___ PASSAGE PROVIDED ___

Interesting little article I found just now about the problem of America's obesity. It's interesting to note that the author creates a link between the food industry (most notably the produce one) and a conspiracy which talks about how the Atkin's diet was coincidental with the Mad Cow disease in timing. Since I'm in America right now, I've had another opportunity to view the current scenario first hand (meaning being privileged enough to see all the fat asses hobbling around).
Reading this article made me re-think the whole anti-carbs situation in America. Living in .jp, it's obvious that low carb diets are not the recourse for losing weight. The Japanese obviously eat a high degree of noodles and rice. While certainly there's a correspondence between carbs and digestion, it isn't to say that you can solely place the blame on carbs in looking at one of the current most slender people on this planet. Of course, the thing with the Japanese is that they simply eat less than other people (mostly because of lack of resources). Not to mention places like Tokyo are intense walking zones.

___ PROVIDED INFORMATION ___

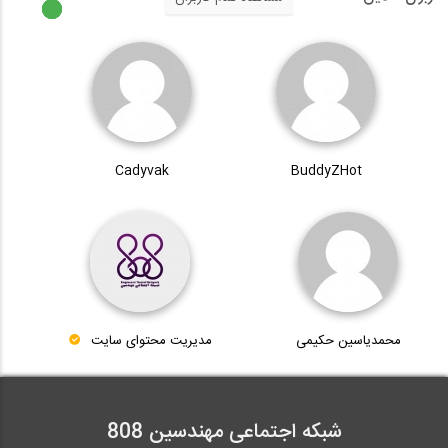
Cadyvak
BuddyZHot
محمدیاسین حکیمی
مدیریت محتوای سایت
شبکه اجتماعی مهندسین 808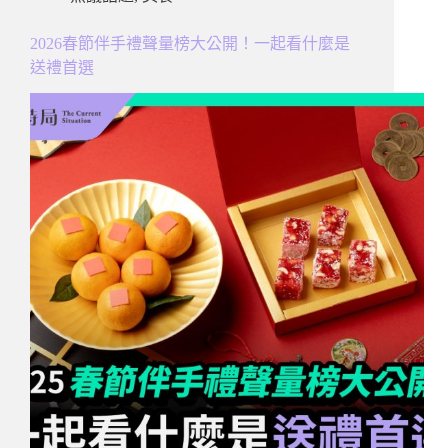
2026春節伴手禮聲量榜大公開！一起看什麼是
送禮首選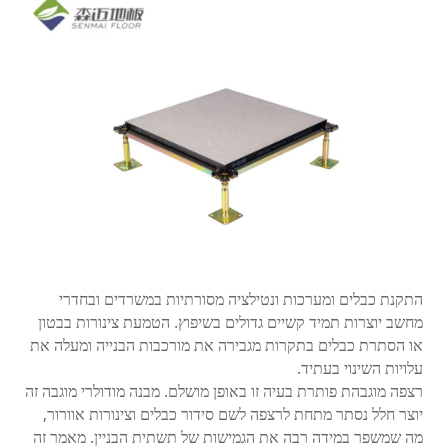
התקנת כבלים ומערכות ונטילציה מסורתיות במשרדים ובחדרי
מחשב יוצרות תמיד קשיים גדולים בשיפוץ. הטמעת צינורות בבטון
או הסתרת כבלים בתקרות מגבירה את מורכבות הבנייה ומעלה את
עלויות השינוי בעתיד.
רצפה מוגבהת פותרת בעיה זו באופן מושלם. מבנה מודולרי מוגבה זה
יוצר חלל נסתר מתחת לרצפה לשם סידור כבלים וצינורות אוורור,
מה שמשפר במידה רבה את הגמישות של תשתית הבניין. מאמר זה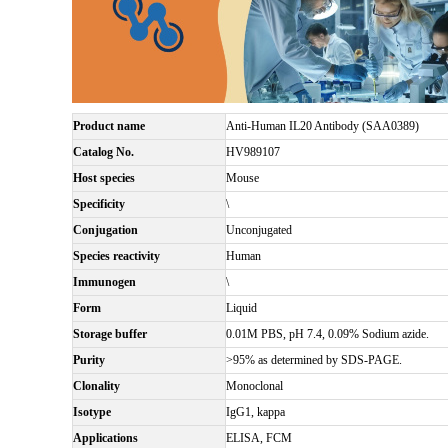
Product name
Anti-Human IL20 Antibody (SAA0389)
Catalog No.
HV989107
Host species
Mouse
Specificity
\
Conjugation
Unconjugated
Species reactivity
Human
Immunogen
\
Form
Liquid
Storage buffer
0.01M PBS, pH 7.4, 0.09% Sodium azide.
Purity
>95% as determined by SDS-PAGE.
Clonality
Monoclonal
Isotype
IgG1, kappa
Applications
ELISA, FCM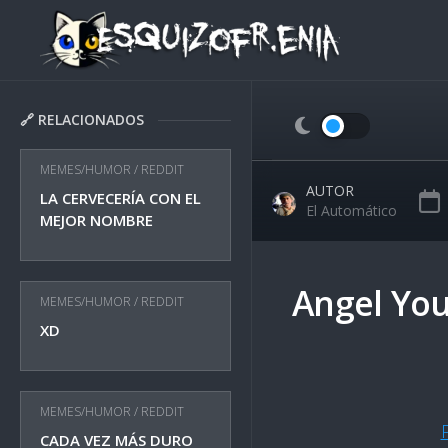
Skip
to
content
🔗 RELACIONADOS
MEMES/HUMOR
/
REDDIT
AUTOR
LA CERVECERÍA CON EL
El Automático
MEJOR NOMBRE
Angel Yo
MEMES/HUMOR
/
REDDIT
XD
MEMES/HUMOR
/
REDDIT
CADA VEZ MÁS DURO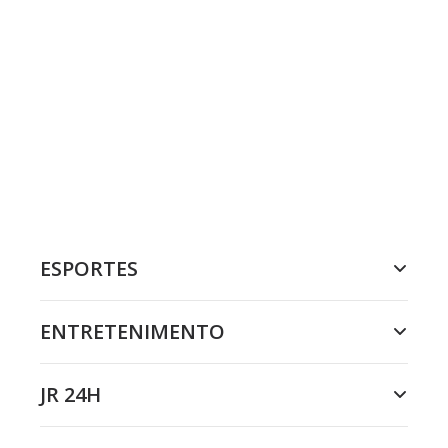
ESPORTES
ENTRETENIMENTO
JR 24H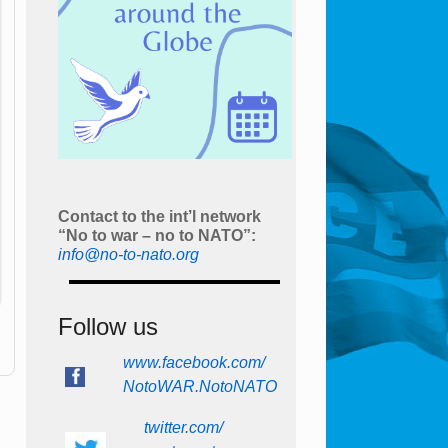
Contact to the int’l network
“No to war – no to NATO”:
info@no-to-nato.org
Follow us
www.facebook.com/
NotoWAR.NotoNATO
twitter.com/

___

** WORK ORDER 1 **
Do these statements agree with the post on America's obesity? Answer yes or no for each, quoting the words of the post that decide it.
(a) The post says low-carb diets are not the way to lose weight.
(b) The post says the Japanese eat little rice and few noodles.
(c) The post calls places like Tokyo intense walking zones.
** WORK ORDER 2 **
Pick up the post on America's obesity after its last sentence and continue it.

** ANSWER SPACE 1 **
(a) Yes: "it's obvious that low carb diets are not the recourse for losing weight."
(b) No: "The Japanese obviously eat a high degree of noodles and rice."
(c) Yes: "Not to mention places like Tokyo are intense walking zones."

** ANSWER SPACE 2 **
In America, you go to a family restaurant these days and you'll monstrous sized portions. Eating one of these meals (or two) every day, and you'll easily gain weight from the portions. I doubt that the contents would help any. The funny part is that it seems that the portions are growing allowing with the prices.
Other people are blaming America's overabundance and excessive lifestyle as being another (or THE) source of America's obesity. I wouldn't doubt that. But if you add the psychological point that people want to get their money's worth, then things like buffets and not wanting to waste food as more areas to blame when it comes to these notions.
However, I have another proposition. What if there's a government conspiracy backing the farmers and food industry in all of this? I mean, shouldn't the FDA step in at some point and fight this? Or are they the ones approving this? And if so why?
The recent scares in spinach, scallions, chicken, etc. make me wonder if the government/farmers don't want Americans to participate in a healthy diet. Why is it that fast food and soft drinks are so cheap compared to a regular salad and water (water for godsakes!!!!)?
The other day my friend got sick after we hit Johnny Rockets. We shared fries and onion rings, but I had the patty melt and he ate a salad. Afterwards, he became extremely sick. He narrowed his problem to Johnny Rockets because I certainly wasn't ill before meeting him nor was he. Obviously, the fries and onion rings had nothing to do with it because I would've befallen similar conditions. So it must've been the salad....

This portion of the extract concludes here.